News & Politics

Diaz Jr., former Bronx BP, takes job at Montefiore

He’s following his political mentee, Crespo, to the Bronx-based medical center

Former Bronx Borough President Ruben Diaz Jr. has landed a job with Montefiore Medical Center.

Former Bronx Borough President Ruben Diaz Jr. has landed a job with Montefiore Medical Center. Michael M. Santiago/Getty Images

Former Bronx Borough President Ruben Diaz Jr. is now working as senior vice president at Montefiore Medical Center, bringing yet another political power player to the Bronx-based health care system that’s a major recipient of state and city funding. 

Three sources confirmed the hiring. Neither Diaz Jr. nor Montefiore responded to multiple requests for comment. But an internal email contact shared with City & State described Diaz Jr. as an senior vice president of strategic initiatives, reporting to Philip Ozuah, the president and CEO of Montefiore Medicine.

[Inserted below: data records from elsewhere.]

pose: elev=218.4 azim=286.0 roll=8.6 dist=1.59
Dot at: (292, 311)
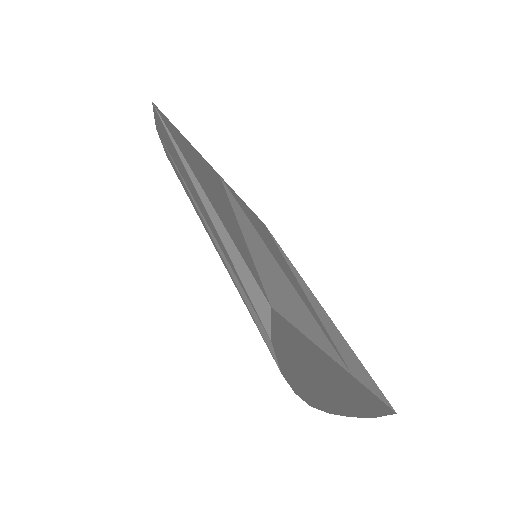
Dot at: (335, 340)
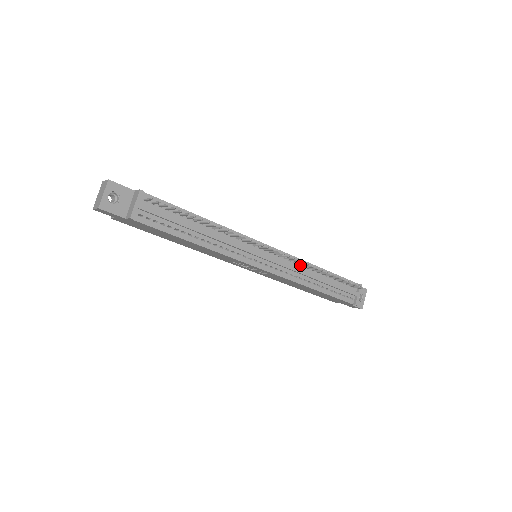
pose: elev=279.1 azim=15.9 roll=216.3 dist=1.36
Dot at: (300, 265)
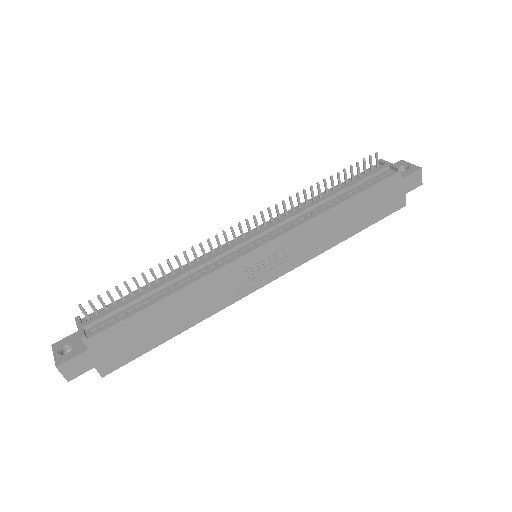
Dot at: occluded
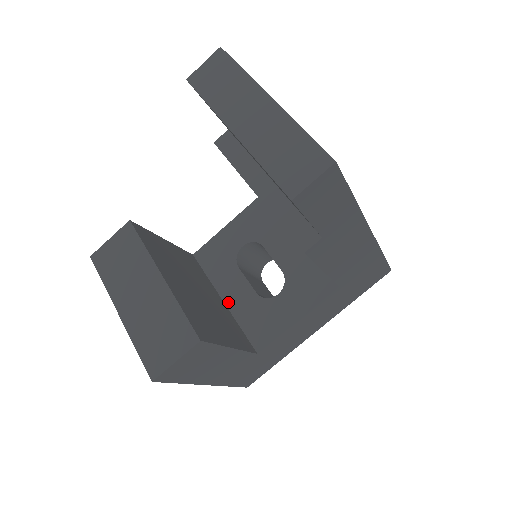
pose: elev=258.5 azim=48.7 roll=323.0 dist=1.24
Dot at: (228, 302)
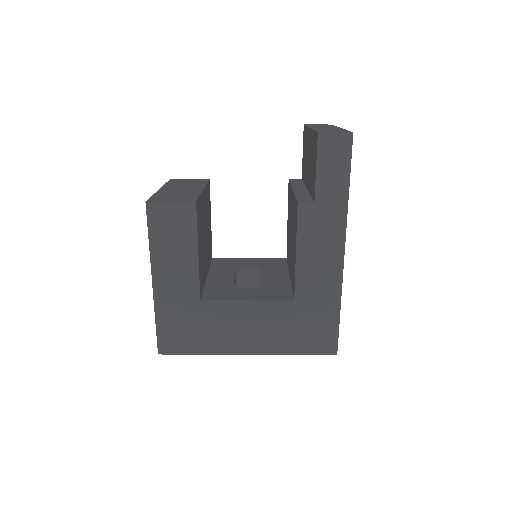
Dot at: (210, 278)
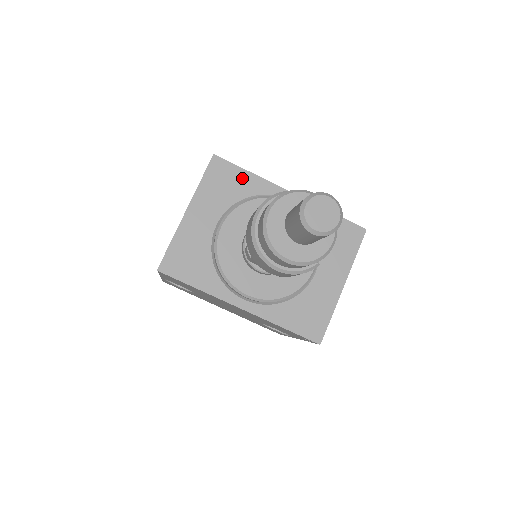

Diaz Jr. will be following the same path as his political mentee, Marcos Crespo, who is now senior vice president for community affairs at Montefiore. Crespo chaired the Bronx Democratic Party and represented parts of the Bronx, including Soundview, in the Assembly. He resigned early from both positions in 2020 and took a job at Montefiore. That came just after Diaz Jr. surprised the political world by announcing he would not be running for New York City mayor – even though he had been considered to be among the potential front-runners for the job. Diaz Jr. served out his term as borough president, leaving office Dec. 31, 2021. In a late December interview with Gothamist, Diaz Jr. implied that he had a job lined up, but would not say where. His new role at Montefiore has not been previously reported.

Montefiore is a major recipient of funding from both the city and state governments. Diaz Jr.’s office directed more than $1.2 million in discretionary funding to the system last year. That included $1,072,000 earmarked for Montefiore to purchase a CT Scanner and $141,000 to upgrade “telecommunication and information technology.”

As a former city employee, Diaz Jr. will apparently be under a one-year post-employment ban from appearing before his former agency. That would likely only apply to lobbying the Bronx borough president’s office, now led by Vanessa Gibson, but a broader interpretation of the law could bar him from appearing before any city agency. The Conflicts of Interest Board did not immediately respond to a request for comment to clarify. 

But Diaz’s real pull could be at the state level. He’s very close to Assembly Speaker Carl Heastie, a fellow Bronxite, who has major influence over the budget. And Montefiore is a major recipient of Medicare and Medicaid funding. “Three-quarters (75%) of the patients cared for by Montefiore and our affiliates are covered by Medicaid and Medicare, and these government payers account for 68% of the revenue of these hospitals, compared to an average of 50% of government payer revenue for all NYS hospitals,”  then-President and CEO of Montefiore Medicine Dr. Steven Safyer said in 2018 budget testimony before the legislature

That said, it wasn’t clear what role Diaz would be playing at Montefiore, and whether he would be directly lobbying state or city officials.

Montefiore, which also runs the Albert Einstein College of Medicine with Yeshiva University, is a major employer in the Bronx, and Diaz interacted with the center countless times as an elected official. Early in 2021, he held a press conference calling on United Healthcare and Montefiore Health Systems to reach a deal so that clients of the insurer could have in-network access again. They eventually reached a deal, months later. 

But Montefiore may be in a tough spot financially. Becker’s Hospital Review wrote that the medical center reported a $141 million operating loss in the first half of 2021.